EXCERPTED TEXT section start

Frog and Toad take the stage!

December 4, 2013

frog_and_toad_lakeshore_civic_playersStarts this weekend at arts center

By Carrie Klemm, MCP Correspondent

LUDINGTON – Parents, get your kids ready for the show! Lakeside Civic Players is presenting “A Year with Frog and Toad” at the Ludington Area Center for the Arts, performances start this weekend.

Based on the fictional characters of Arnold Lobel, this musical adaptation was written by Robert Reale and Willie Reale. The show follows the whimsical adventures of two best friends, Frog and Toad, as they make their way through all four seasons.

In the Lakeside Civic Players’ rendition, Frog will be played by Chip Bowden and Toad by Cody Hodges.

“You really couldn’t put on a production like this without amazing directors as well as a perfectly chosen cast and crew,” said Bowden.

Both Bowden and Hodges have been in numerous productions in years past. When asked what would be the best way to contact each of them, “smoke signals,” they responded in unison, further solidifying that they are good friends, both on and off stage.

EXCERPTED TEXT section end

▸ **EXERCISE SET**
A. Answer these questions from the Frog and Toad article:
(i) Who plays Toad?
(ii) At what venue are the performances held?
(iii) Who wrote the musical adaptation?
B. Reproduce the stretch of the Frog and Toad article from "In the Lakeside" through "and off stage.".

GIVEN MATERIAL section start

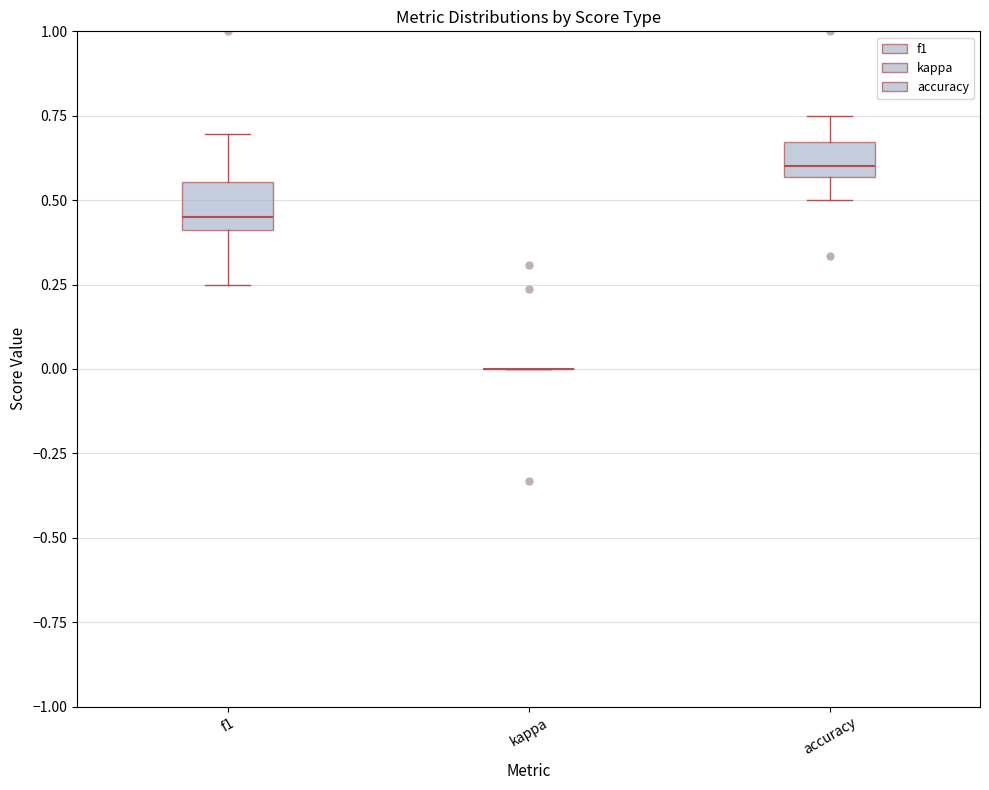

Reading left to right, read every box against the y-axis: the position of its median line, the range the box covers, and the ends of its whiskers. The values are not printed on the chart, so give them approximately, as read against the axis.

f1: median 0.45, box 0.40 to 0.55, whiskers 0.25 to 0.70
kappa: box collapsed to a line at 0.00, whiskers 0.00 to 0.00
accuracy: median 0.60, box 0.55 to 0.65, whiskers 0.50 to 0.75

GIVEN MATERIAL section end

▸ **ANSWERS FOR THE EXERCISE**
A.
(i) Cody Hodges
(ii) The Ludington Area Center for the Arts
(iii) Robert Reale and Willie Reale

B.
In the Lakeside Civic Players’ rendition, Frog will be played by Chip Bowden and Toad by Cody Hodges.

“You really couldn’t put on a production like this without amazing directors as well as a perfectly chosen cast and crew,” said Bowden.

Both Bowden and Hodges have been in numerous productions in years past. When asked what would be the best way to contact each of them, “smoke signals,” they responded in unison, further solidifying that they are good friends, both on and off stage.